A Rua Dom Quintino começava com a casa da minha bisavó torta, Mãe Zarena, embora ela fosse muito elegante e retinha e sua filha, a minha querida e inesquecível tia Lurdinha. Vizinho a elas existia a bodega de dona Joaninha e os famosos pirróis. Numa casa mais à frente, residia Maria Norões, a quem eu e o primo Zé Esmeraldo testávamos a paciência, fazendo muito barulho defronte da sua porta e agravando mais ainda suas freqüentes dores de cabeça. Na Rua Dom Quintino morava quase toda minha família: Tia Pia Cabral, irmã do meu avô e mãe do primo e cunhado Huberto Cabral, José Sarto, além de um monte de filhas: Irene, Cléa, Sarah, Lúcia, Divani, Lurdinha, Bernadete, Francinete e outras tantas, que até hoje não sei ao certo quantas são. Mais à frente, moravam; vovó e tia Cira, Dalvinisa, Stelina, Neném, e o casal Vicente Arnaud e Rosalva, donos de uma bodega com venda anotada na caderneta, onde eu me empanturrava com as chupetas de mel de abelha, deliciosas como é a Rua Dom Quintino. No meio do quarteirão estava o palácio do morador mais importante da rua, o bispo Dom Francisco, que sempre guardava alguns bombons no bolso da batina para nos presentear. Depois do Palácio do Bispo, uma coleção de casas iguais, onde numa delas residia um jovem casal com poucos dias de casados. Defronte dessa casa, encostados na parede do Colégio Santa Tereza, todas as manhãs, eu e o primo Marcos e mais um grupo de meninos fazíamos uma parada obrigatória no caminho da escola, para assistir a saída do marido e os beijos de despedidas desse casal. A maioria daqueles moradores ainda se encontra por lá: Edicio Abath e minha prima Bernadete, com quem morava seu irmão Marcos, o paraibano Zelo e seus filhos: Cicera Policarpo, Pombo Novo, Zelo Filho e tantos outros. Mas um pouquinho à frente, residia o grande Abdoral e suas cítaras, pai dos artistas famosos Abdoral e Pachelly. A Rua Dom Quintino terminava na casa da minha querida tia Rosinha, a pessoa da família que mais viveu; 101 anos.

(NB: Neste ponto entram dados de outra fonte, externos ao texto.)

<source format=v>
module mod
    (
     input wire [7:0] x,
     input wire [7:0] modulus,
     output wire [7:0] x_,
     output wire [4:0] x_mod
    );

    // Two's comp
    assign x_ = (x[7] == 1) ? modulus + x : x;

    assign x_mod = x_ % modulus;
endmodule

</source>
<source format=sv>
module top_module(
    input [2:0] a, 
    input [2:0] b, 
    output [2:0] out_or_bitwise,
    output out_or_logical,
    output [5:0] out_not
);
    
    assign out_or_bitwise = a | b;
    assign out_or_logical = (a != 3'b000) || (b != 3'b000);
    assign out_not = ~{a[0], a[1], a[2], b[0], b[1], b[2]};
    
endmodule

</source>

Sempre que eu volto ao Crato, não dispenso um bate-papo à noitinha, na calçada da casa da minha irmã Maria Zélia, na Rua Dom Quintino, é claro, a rua da minha vida, a minha rua.

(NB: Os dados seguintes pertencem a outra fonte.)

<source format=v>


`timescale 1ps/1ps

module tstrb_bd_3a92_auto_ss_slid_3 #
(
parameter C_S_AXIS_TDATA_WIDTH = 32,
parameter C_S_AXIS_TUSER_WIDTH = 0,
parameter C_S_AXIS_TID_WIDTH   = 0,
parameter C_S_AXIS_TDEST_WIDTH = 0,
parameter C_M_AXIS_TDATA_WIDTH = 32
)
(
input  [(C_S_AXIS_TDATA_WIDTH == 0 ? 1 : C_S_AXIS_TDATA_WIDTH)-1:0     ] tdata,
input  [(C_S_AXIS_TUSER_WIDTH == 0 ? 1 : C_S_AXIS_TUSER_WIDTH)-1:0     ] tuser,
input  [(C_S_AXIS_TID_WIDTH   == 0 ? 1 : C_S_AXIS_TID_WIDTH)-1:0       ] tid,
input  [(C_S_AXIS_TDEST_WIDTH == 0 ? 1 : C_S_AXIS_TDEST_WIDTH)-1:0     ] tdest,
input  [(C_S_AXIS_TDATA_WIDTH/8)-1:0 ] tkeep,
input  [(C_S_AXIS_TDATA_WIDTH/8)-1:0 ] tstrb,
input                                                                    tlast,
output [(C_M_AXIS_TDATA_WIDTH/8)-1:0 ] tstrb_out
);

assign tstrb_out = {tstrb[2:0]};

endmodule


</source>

Por Carlos Eduardo Esmeraldo

4 comentários:

João Marni disse...

Carlos, a sua rua é mesmo uma das mais animadas do Crato.
E a calçada de tia Zelia um relax. bjs

jair rolim disse...

Carlos vocè não é o último a nascer em casa. Em 1949 eu nasci na rua do fogo, acho que hoje é a senador pompeu. Tia Rosa era filha de papai zeco dos currais? seria ela a penultima dona da casa dos leões. esse seu texto mata de chapéu. quantas saudades da terrinha. vou contar os dias, em julho a gente toma uma cervejinha por lá e bota esse assunto em dia.
abraços
Jair Rolim

Claude Bloc disse...

Ei, Carlos,

Demais o teu texto...
Dá um nó na garaganta de tanta saudade do nosso CRato... Das nossas ruas... Do nosso povo.

Adorei ler.

Abraço a você e Magali.

Claude

Carlos Eduardo Esmeraldo disse...

Prezados amigos: João Marni, Jair Rolim Rolim e Claude.

Muito obrigado pelas palavras de vocês. A Rua Dom Quintino é como bem dizia minha mãe:"um pedaço de copacabana no Crato". E aquele papo na calçada de Zelita só não sabe o quanto é bom, quem nunca sentou por lá.

Jair, a tia Rosinha que morava no final da Rua Dom Quintino era uma irmã de minha mãe que foi professora de Português do Colégio Diocesano e neta do Papai Zeco dos Currais, nosso bisavô. A outra tia Rosinha que foi dona da casa dos Leões onde moraram seus pais e talvez você também, era filha do Papai Zeco e irmã da minha avó, e do seu avô, o tio Cícero Pinheiro.
Sabia que eu ainda a conheci nos seus últimos dias morando no abrigo?